Dataset entries:
>> BEGIN
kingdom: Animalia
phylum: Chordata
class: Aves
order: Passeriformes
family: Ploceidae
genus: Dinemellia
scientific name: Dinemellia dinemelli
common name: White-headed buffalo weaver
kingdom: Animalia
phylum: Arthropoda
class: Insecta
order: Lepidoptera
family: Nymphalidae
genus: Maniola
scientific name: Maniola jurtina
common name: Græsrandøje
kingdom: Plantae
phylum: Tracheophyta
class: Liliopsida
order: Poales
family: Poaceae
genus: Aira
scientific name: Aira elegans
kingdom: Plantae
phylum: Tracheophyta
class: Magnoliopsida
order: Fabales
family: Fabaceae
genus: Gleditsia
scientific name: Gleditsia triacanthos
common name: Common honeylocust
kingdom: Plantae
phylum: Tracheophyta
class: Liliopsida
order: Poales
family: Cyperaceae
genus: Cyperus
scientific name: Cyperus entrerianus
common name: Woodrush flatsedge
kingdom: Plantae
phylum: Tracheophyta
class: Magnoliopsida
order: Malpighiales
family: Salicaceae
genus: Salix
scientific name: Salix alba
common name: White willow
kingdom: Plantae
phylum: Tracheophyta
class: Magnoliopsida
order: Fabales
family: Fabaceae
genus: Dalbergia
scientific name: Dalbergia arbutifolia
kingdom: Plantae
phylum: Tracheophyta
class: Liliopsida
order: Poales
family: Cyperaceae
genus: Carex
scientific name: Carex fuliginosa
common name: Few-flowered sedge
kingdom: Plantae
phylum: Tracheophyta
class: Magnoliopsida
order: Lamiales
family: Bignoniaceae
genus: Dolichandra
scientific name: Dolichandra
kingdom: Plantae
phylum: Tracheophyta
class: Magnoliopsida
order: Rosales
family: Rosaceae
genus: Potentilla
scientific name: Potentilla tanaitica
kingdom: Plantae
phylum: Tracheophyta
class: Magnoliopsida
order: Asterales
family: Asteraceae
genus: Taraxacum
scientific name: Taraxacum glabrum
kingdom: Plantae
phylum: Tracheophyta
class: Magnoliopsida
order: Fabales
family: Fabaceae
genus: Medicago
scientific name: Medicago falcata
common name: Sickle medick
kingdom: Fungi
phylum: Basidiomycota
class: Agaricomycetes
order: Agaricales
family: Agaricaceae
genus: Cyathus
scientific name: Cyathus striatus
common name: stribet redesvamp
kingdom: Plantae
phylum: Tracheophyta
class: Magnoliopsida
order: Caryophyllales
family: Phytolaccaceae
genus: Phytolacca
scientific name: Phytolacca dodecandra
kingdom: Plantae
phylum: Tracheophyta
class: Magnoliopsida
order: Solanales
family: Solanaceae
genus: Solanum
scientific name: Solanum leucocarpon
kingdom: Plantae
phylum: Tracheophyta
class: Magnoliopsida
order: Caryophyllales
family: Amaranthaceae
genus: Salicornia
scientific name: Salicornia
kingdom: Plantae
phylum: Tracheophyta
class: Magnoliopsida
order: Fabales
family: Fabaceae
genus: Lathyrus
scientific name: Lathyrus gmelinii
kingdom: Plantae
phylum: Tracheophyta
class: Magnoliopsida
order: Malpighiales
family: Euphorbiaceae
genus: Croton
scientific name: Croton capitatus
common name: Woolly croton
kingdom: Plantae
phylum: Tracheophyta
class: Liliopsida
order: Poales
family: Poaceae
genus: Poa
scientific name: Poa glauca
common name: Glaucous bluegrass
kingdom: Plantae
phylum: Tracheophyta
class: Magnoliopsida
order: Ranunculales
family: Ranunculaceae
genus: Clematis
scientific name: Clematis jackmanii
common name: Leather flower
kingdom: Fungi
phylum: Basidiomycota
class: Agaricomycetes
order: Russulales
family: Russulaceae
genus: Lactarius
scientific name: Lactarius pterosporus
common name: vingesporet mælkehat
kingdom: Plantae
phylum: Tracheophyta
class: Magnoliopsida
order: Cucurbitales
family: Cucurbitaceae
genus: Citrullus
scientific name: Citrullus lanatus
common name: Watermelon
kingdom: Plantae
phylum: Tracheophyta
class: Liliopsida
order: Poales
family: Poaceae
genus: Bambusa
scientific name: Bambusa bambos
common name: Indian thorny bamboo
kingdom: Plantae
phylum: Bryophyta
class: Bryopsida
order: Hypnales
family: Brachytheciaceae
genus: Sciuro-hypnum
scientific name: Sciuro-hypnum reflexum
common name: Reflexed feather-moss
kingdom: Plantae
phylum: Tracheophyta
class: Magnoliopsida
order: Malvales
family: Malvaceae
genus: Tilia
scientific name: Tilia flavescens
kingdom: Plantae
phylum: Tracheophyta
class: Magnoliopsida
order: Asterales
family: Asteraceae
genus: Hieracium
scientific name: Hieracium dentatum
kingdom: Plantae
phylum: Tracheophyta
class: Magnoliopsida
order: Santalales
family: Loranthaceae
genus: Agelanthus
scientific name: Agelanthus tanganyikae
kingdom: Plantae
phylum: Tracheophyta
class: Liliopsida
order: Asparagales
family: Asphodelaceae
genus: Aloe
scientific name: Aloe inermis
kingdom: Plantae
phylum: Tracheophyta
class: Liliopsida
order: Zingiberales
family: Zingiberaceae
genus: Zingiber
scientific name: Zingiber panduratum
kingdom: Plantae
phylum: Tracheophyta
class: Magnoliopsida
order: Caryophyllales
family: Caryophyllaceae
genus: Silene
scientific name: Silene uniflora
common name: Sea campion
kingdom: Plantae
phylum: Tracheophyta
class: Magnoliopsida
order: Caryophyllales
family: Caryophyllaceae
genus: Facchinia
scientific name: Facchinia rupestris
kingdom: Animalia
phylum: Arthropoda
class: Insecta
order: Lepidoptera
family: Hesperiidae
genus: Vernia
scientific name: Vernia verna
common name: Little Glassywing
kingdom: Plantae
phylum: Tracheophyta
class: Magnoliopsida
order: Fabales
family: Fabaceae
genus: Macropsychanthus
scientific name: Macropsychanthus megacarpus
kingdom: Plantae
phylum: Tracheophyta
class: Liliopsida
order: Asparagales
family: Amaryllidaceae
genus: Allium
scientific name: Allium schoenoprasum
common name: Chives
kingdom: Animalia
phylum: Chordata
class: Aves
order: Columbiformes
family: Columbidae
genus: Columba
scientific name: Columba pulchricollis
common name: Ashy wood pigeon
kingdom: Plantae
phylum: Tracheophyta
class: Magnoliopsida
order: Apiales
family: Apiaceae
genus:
>> END
* [REQUIREMENTS]: Reproduce every line of the items above verbatim, without any change.

* [RESULT]:
kingdom: Animalia
phylum: Chordata
class: Aves
order: Passeriformes
family: Ploceidae
genus: Dinemellia
scientific name: Dinemellia dinemelli
common name: White-headed buffalo weaver
kingdom: Animalia
phylum: Arthropoda
class: Insecta
order: Lepidoptera
family: Nymphalidae
genus: Maniola
scientific name: Maniola jurtina
common name: Græsrandøje
kingdom: Plantae
phylum: Tracheophyta
class: Liliopsida
order: Poales
family: Poaceae
genus: Aira
scientific name: Aira elegans
kingdom: Plantae
phylum: Tracheophyta
class: Magnoliopsida
order: Fabales
family: Fabaceae
genus: Gleditsia
scientific name: Gleditsia triacanthos
common name: Common honeylocust
kingdom: Plantae
phylum: Tracheophyta
class: Liliopsida
order: Poales
family: Cyperaceae
genus: Cyperus
scientific name: Cyperus entrerianus
common name: Woodrush flatsedge
kingdom: Plantae
phylum: Tracheophyta
class: Magnoliopsida
order: Malpighiales
family: Salicaceae
genus: Salix
scientific name: Salix alba
common name: White willow
kingdom: Plantae
phylum: Tracheophyta
class: Magnoliopsida
order: Fabales
family: Fabaceae
genus: Dalbergia
scientific name: Dalbergia arbutifolia
kingdom: Plantae
phylum: Tracheophyta
class: Liliopsida
order: Poales
family: Cyperaceae
genus: Carex
scientific name: Carex fuliginosa
common name: Few-flowered sedge
kingdom: Plantae
phylum: Tracheophyta
class: Magnoliopsida
order: Lamiales
family: Bignoniaceae
genus: Dolichandra
scientific name: Dolichandra
kingdom: Plantae
phylum: Tracheophyta
class: Magnoliopsida
order: Rosales
family: Rosaceae
genus: Potentilla
scientific name: Potentilla tanaitica
kingdom: Plantae
phylum: Tracheophyta
class: Magnoliopsida
order: Asterales
family: Asteraceae
genus: Taraxacum
scientific name: Taraxacum glabrum
kingdom: Plantae
phylum: Tracheophyta
class: Magnoliopsida
order: Fabales
family: Fabaceae
genus: Medicago
scientific name: Medicago falcata
common name: Sickle medick
kingdom: Fungi
phylum: Basidiomycota
class: Agaricomycetes
order: Agaricales
family: Agaricaceae
genus: Cyathus
scientific name: Cyathus striatus
common name: stribet redesvamp
kingdom: Plantae
phylum: Tracheophyta
class: Magnoliopsida
order: Caryophyllales
family: Phytolaccaceae
genus: Phytolacca
scientific name: Phytolacca dodecandra
kingdom: Plantae
phylum: Tracheophyta
class: Magnoliopsida
order: Solanales
family: Solanaceae
genus: Solanum
scientific name: Solanum leucocarpon
kingdom: Plantae
phylum: Tracheophyta
class: Magnoliopsida
order: Caryophyllales
family: Amaranthaceae
genus: Salicornia
scientific name: Salicornia
kingdom: Plantae
phylum: Tracheophyta
class: Magnoliopsida
order: Fabales
family: Fabaceae
genus: Lathyrus
scientific name: Lathyrus gmelinii
kingdom: Plantae
phylum: Tracheophyta
class: Magnoliopsida
order: Malpighiales
family: Euphorbiaceae
genus: Croton
scientific name: Croton capitatus
common name: Woolly croton
kingdom: Plantae
phylum: Tracheophyta
class: Liliopsida
order: Poales
family: Poaceae
genus: Poa
scientific name: Poa glauca
common name: Glaucous bluegrass
kingdom: Plantae
phylum: Tracheophyta
class: Magnoliopsida
order: Ranunculales
family: Ranunculaceae
genus: Clematis
scientific name: Clematis jackmanii
common name: Leather flower
kingdom: Fungi
phylum: Basidiomycota
class: Agaricomycetes
order: Russulales
family: Russulaceae
genus: Lactarius
scientific name: Lactarius pterosporus
common name: vingesporet mælkehat
kingdom: Plantae
phylum: Tracheophyta
class: Magnoliopsida
order: Cucurbitales
family: Cucurbitaceae
genus: Citrullus
scientific name: Citrullus lanatus
common name: Watermelon
kingdom: Plantae
phylum: Tracheophyta
class: Liliopsida
order: Poales
family: Poaceae
genus: Bambusa
scientific name: Bambusa bambos
common name: Indian thorny bamboo
kingdom: Plantae
phylum: Bryophyta
class: Bryopsida
order: Hypnales
family: Brachytheciaceae
genus: Sciuro-hypnum
scientific name: Sciuro-hypnum reflexum
common name: Reflexed feather-moss
kingdom: Plantae
phylum: Tracheophyta
class: Magnoliopsida
order: Malvales
family: Malvaceae
genus: Tilia
scientific name: Tilia flavescens
kingdom: Plantae
phylum: Tracheophyta
class: Magnoliopsida
order: Asterales
family: Asteraceae
genus: Hieracium
scientific name: Hieracium dentatum
kingdom: Plantae
phylum: Tracheophyta
class: Magnoliopsida
order: Santalales
family: Loranthaceae
genus: Agelanthus
scientific name: Agelanthus tanganyikae
kingdom: Plantae
phylum: Tracheophyta
class: Liliopsida
order: Asparagales
family: Asphodelaceae
genus: Aloe
scientific name: Aloe inermis
kingdom: Plantae
phylum: Tracheophyta
class: Liliopsida
order: Zingiberales
family: Zingiberaceae
genus: Zingiber
scientific name: Zingiber panduratum
kingdom: Plantae
phylum: Tracheophyta
class: Magnoliopsida
order: Caryophyllales
family: Caryophyllaceae
genus: Silene
scientific name: Silene uniflora
common name: Sea campion
kingdom: Plantae
phylum: Tracheophyta
class: Magnoliopsida
order: Caryophyllales
family: Caryophyllaceae
genus: Facchinia
scientific name: Facchinia rupestris
kingdom: Animalia
phylum: Arthropoda
class: Insecta
order: Lepidoptera
family: Hesperiidae
genus: Vernia
scientific name: Vernia verna
common name: Little Glassywing
kingdom: Plantae
phylum: Tracheophyta
class: Magnoliopsida
order: Fabales
family: Fabaceae
genus: Macropsychanthus
scientific name: Macropsychanthus megacarpus
kingdom: Plantae
phylum: Tracheophyta
class: Liliopsida
order: Asparagales
family: Amaryllidaceae
genus: Allium
scientific name: Allium schoenoprasum
common name: Chives
kingdom: Animalia
phylum: Chordata
class: Aves
order: Columbiformes
family: Columbidae
genus: Columba
scientific name: Columba pulchricollis
common name: Ashy wood pigeon
kingdom: Plantae
phylum: Tracheophyta
class: Magnoliopsida
order: Apiales
family: Apiaceae
genus:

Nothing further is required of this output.